** Start of Entries supplied **

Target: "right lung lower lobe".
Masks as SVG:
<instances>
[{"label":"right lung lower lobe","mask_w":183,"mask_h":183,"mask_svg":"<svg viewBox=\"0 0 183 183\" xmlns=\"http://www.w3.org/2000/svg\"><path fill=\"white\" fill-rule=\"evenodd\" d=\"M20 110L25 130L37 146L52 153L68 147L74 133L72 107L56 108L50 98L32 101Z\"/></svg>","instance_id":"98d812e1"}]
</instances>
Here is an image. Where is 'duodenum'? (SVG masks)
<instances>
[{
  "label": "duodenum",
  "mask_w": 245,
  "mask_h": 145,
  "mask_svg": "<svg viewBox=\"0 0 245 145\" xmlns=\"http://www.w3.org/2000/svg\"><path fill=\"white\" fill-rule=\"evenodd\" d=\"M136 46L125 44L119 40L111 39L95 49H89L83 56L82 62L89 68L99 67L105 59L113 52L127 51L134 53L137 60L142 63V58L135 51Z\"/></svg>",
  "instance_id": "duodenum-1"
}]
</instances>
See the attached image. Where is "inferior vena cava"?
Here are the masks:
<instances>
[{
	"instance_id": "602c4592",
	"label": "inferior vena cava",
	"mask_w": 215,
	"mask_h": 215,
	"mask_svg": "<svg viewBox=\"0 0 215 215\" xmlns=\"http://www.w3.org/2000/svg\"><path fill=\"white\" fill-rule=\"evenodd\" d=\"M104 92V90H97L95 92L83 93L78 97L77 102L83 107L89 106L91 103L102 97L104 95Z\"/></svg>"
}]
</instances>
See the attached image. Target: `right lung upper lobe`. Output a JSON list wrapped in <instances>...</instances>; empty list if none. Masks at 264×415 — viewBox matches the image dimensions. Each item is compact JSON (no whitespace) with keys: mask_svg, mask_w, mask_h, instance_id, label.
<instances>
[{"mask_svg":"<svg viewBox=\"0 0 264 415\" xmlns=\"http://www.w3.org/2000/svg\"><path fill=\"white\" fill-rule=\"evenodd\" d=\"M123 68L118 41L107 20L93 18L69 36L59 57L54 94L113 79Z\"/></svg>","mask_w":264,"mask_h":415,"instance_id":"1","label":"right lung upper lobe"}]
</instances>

** End of Entries supplied **

* _What the task requires_
Copy out every one of the records above, word for word and line for line.

* _Reply_
Target: "right lung lower lobe".
Masks as SVG:
<instances>
[{"label":"right lung lower lobe","mask_w":183,"mask_h":183,"mask_svg":"<svg viewBox=\"0 0 183 183\" xmlns=\"http://www.w3.org/2000/svg\"><path fill=\"white\" fill-rule=\"evenodd\" d=\"M20 110L25 130L37 146L52 153L68 147L74 133L72 107L56 108L50 98L32 101Z\"/></svg>","instance_id":"98d812e1"}]
</instances>
Here is an image. Where is 'duodenum'? (SVG masks)
<instances>
[{
  "label": "duodenum",
  "mask_w": 245,
  "mask_h": 145,
  "mask_svg": "<svg viewBox=\"0 0 245 145\" xmlns=\"http://www.w3.org/2000/svg\"><path fill=\"white\" fill-rule=\"evenodd\" d=\"M136 46L125 44L119 40L111 39L95 49H89L83 56L82 62L89 68L99 67L105 59L113 52L127 51L134 53L137 60L142 63V58L135 51Z\"/></svg>",
  "instance_id": "duodenum-1"
}]
</instances>
See the attached image. Where is "inferior vena cava"?
Here are the masks:
<instances>
[{
	"instance_id": "602c4592",
	"label": "inferior vena cava",
	"mask_w": 215,
	"mask_h": 215,
	"mask_svg": "<svg viewBox=\"0 0 215 215\" xmlns=\"http://www.w3.org/2000/svg\"><path fill=\"white\" fill-rule=\"evenodd\" d=\"M104 92V90H97L95 92L83 93L78 97L77 102L83 107L89 106L91 103L102 97L104 95Z\"/></svg>"
}]
</instances>
See the attached image. Target: `right lung upper lobe`. Output a JSON list wrapped in <instances>...</instances>; empty list if none. Masks at 264×415 — viewBox matches the image dimensions. Each item is compact JSON (no whitespace) with keys: mask_svg, mask_w, mask_h, instance_id, label.
<instances>
[{"mask_svg":"<svg viewBox=\"0 0 264 415\" xmlns=\"http://www.w3.org/2000/svg\"><path fill=\"white\" fill-rule=\"evenodd\" d=\"M123 68L118 41L107 20L93 18L69 36L59 57L54 94L113 79Z\"/></svg>","mask_w":264,"mask_h":415,"instance_id":"1","label":"right lung upper lobe"}]
</instances>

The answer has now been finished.